Em todos estes casos, o traço comum não é o volume de trabalho em si, mas a relação com ele. Quando a capacidade de parar desaparece, e o descanso gera desconforto em vez de alívio, a produtividade deixa de ser saudável e começa a aproximar-se de uma forma de autoagressão.
O corpo como último sinal de alerta
O organismo humano não foi concebido para funcionar em modo de alerta permanente. A exposição prolongada ao stress ativa mecanismos fisiológicos de adaptação que, repetidos no tempo, comprometem o sono, o sistema imunitário e a regulação emocional. Este processo acumulativo é descrito na literatura como “carga alostática”, o custo biológico de um organismo em adaptação contínua. Uma revisão clínica mais recente documenta de forma detalhada a forma como esta carga se traduz em consequências mensuráveis para a saúde física e mental ao longo do tempo. Não raramente, as pessoas só param quando o corpo já não permite continuar.
O mais paradoxal é que este padrão é frequentemente recompensado socialmente. Quem nunca para é visto como exemplar. Quem abranda sente-se inadequado. A autoagressão não é visível nem intencional, mas manifesta-se diariamente na forma como se ignoram limites físicos e emocionais em nome da produtividade.

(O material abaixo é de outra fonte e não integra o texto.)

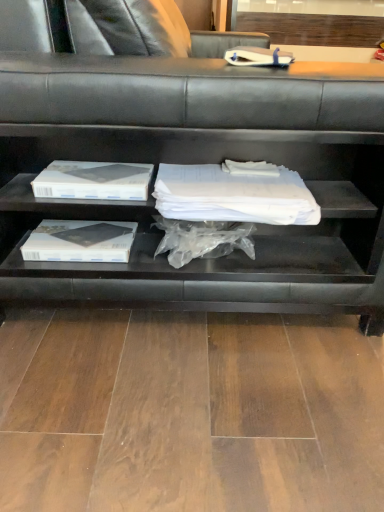
Question: Is black matte shelf at center inside white paper at upper center?

Choices:
 (A) yes
 (B) no

Answer: (B)

Question: Is white paper at upper center with black matte shelf at center?

Choices:
 (A) yes
 (B) no

Answer: (B)

Question: From the image's perspective, does white paper at upper center appear higher than black matte shelf at center?

Choices:
 (A) yes
 (B) no

Answer: (B)

Question: Is white paper at upper center smaller than black matte shelf at center?

Choices:
 (A) no
 (B) yes

Answer: (B)

Question: Considering the relative sizes of white paper at upper center and black matte shelf at center in the image provided, is white paper at upper center taller than black matte shelf at center?

Choices:
 (A) yes
 (B) no

Answer: (B)

Question: From a real-world perspective, is white paper at upper center on black matte shelf at center?

Choices:
 (A) yes
 (B) no

Answer: (A)

Question: Considering the relative sizes of black matte shelf at center and white paper at upper center in the image provided, is black matte shelf at center shorter than white paper at upper center?

Choices:
 (A) no
 (B) yes

Answer: (A)

Question: Is black matte shelf at center at the right side of white paper at upper center?

Choices:
 (A) no
 (B) yes

Answer: (A)

Question: Does black matte shelf at center lie behind white paper at upper center?

Choices:
 (A) no
 (B) yes

Answer: (A)

Question: From the image's perspective, does black matte shelf at center appear higher than white paper at upper center?

Choices:
 (A) yes
 (B) no

Answer: (A)

Question: From a real-world perspective, is black matte shelf at center over white paper at upper center?

Choices:
 (A) yes
 (B) no

Answer: (B)

Question: Is white paper at upper center inside black matte shelf at center?

Choices:
 (A) no
 (B) yes

Answer: (B)

Question: Is point click(x=266, y=141) positioned closer to the camera than point click(x=281, y=54)?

Produtividade sem limites não é saúde
Importa clarificar que questionar esta lógica não significa rejeitar o esforço ou a ambição de cada um. Significa reconhecer que produtividade sem limites não é sinal de saúde, pode, pelo contrário, ser um indicador de sofrimento bem disfarçado. Talvez o critério mais relevante não seja quanto produzimos, mas a nossa capacidade de parar sem culpa. Quando descansar se torna difícil, e continuar parece a única opção possível, a produtividade deixou de ser uma escolha e passou a ser uma forma silenciosa de autoagressão.